*Problem to solve*
Return every line in the material that contains the word "образования".

(Saved data entries)
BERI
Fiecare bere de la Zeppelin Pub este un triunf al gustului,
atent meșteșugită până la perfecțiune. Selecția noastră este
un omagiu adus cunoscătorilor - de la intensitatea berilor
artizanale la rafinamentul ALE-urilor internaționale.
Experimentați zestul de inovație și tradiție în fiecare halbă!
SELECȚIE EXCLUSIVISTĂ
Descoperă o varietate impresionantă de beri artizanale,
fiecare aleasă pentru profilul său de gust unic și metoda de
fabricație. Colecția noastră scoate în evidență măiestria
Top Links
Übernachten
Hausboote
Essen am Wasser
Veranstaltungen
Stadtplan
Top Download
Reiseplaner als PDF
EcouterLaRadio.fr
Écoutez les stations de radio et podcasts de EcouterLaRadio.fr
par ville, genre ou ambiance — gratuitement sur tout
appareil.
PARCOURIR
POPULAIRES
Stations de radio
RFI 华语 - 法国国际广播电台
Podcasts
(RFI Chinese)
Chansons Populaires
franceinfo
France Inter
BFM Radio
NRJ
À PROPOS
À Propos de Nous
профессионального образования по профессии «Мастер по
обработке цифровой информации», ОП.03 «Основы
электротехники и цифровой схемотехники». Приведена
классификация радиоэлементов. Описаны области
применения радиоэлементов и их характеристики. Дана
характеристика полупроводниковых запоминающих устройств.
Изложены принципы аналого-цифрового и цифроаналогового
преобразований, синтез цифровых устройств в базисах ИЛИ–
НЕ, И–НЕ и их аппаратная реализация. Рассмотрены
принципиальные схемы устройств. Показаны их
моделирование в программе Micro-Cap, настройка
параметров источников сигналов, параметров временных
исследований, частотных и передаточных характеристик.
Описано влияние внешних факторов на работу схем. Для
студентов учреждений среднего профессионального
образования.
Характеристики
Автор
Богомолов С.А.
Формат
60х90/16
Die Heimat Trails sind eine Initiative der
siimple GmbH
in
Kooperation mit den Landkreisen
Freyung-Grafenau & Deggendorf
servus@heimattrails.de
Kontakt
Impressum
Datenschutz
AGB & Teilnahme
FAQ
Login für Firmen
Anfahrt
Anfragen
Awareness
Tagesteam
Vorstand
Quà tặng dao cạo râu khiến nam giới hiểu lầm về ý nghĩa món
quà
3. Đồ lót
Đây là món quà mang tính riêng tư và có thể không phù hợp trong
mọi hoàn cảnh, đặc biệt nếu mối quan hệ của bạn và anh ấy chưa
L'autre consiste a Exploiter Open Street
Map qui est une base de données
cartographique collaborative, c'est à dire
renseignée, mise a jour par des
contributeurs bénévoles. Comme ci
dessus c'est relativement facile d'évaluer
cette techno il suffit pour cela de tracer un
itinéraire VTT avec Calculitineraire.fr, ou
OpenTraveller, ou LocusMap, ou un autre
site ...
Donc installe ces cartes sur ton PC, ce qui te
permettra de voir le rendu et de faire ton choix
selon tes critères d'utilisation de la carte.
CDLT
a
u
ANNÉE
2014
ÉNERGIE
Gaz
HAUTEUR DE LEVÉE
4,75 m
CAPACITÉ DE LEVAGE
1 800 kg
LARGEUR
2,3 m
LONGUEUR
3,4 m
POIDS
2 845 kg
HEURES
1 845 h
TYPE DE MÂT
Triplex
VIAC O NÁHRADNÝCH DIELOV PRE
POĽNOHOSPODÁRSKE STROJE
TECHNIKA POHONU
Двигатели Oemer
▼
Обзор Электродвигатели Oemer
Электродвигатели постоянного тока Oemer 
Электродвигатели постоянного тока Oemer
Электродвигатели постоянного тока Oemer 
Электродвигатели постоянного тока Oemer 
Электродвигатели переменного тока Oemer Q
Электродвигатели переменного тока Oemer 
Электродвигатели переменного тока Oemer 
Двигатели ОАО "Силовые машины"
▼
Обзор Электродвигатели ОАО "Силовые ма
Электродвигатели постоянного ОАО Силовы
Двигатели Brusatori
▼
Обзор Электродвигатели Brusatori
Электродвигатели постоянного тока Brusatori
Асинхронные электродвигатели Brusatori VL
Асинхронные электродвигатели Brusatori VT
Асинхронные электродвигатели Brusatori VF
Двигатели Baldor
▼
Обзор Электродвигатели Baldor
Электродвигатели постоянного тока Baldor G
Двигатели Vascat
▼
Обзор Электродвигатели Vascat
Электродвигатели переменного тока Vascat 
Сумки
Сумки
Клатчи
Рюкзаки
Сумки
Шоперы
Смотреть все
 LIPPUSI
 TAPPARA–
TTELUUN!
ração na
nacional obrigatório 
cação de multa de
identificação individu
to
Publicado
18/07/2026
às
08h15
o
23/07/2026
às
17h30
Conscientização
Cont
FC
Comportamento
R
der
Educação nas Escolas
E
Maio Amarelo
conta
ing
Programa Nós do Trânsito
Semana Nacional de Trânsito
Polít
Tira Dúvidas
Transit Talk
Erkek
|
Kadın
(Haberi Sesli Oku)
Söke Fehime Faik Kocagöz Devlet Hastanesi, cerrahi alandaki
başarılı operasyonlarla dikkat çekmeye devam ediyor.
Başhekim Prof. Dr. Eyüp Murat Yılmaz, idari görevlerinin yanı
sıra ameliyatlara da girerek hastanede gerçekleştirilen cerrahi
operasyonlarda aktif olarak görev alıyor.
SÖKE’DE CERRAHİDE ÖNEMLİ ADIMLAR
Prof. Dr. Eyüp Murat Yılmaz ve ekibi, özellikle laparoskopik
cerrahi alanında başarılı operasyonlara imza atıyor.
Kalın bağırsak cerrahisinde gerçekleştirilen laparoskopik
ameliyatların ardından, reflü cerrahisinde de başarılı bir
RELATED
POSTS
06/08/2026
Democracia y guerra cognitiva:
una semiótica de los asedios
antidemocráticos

*Answer*
профессионального образования по профессии «Мастер по
образования.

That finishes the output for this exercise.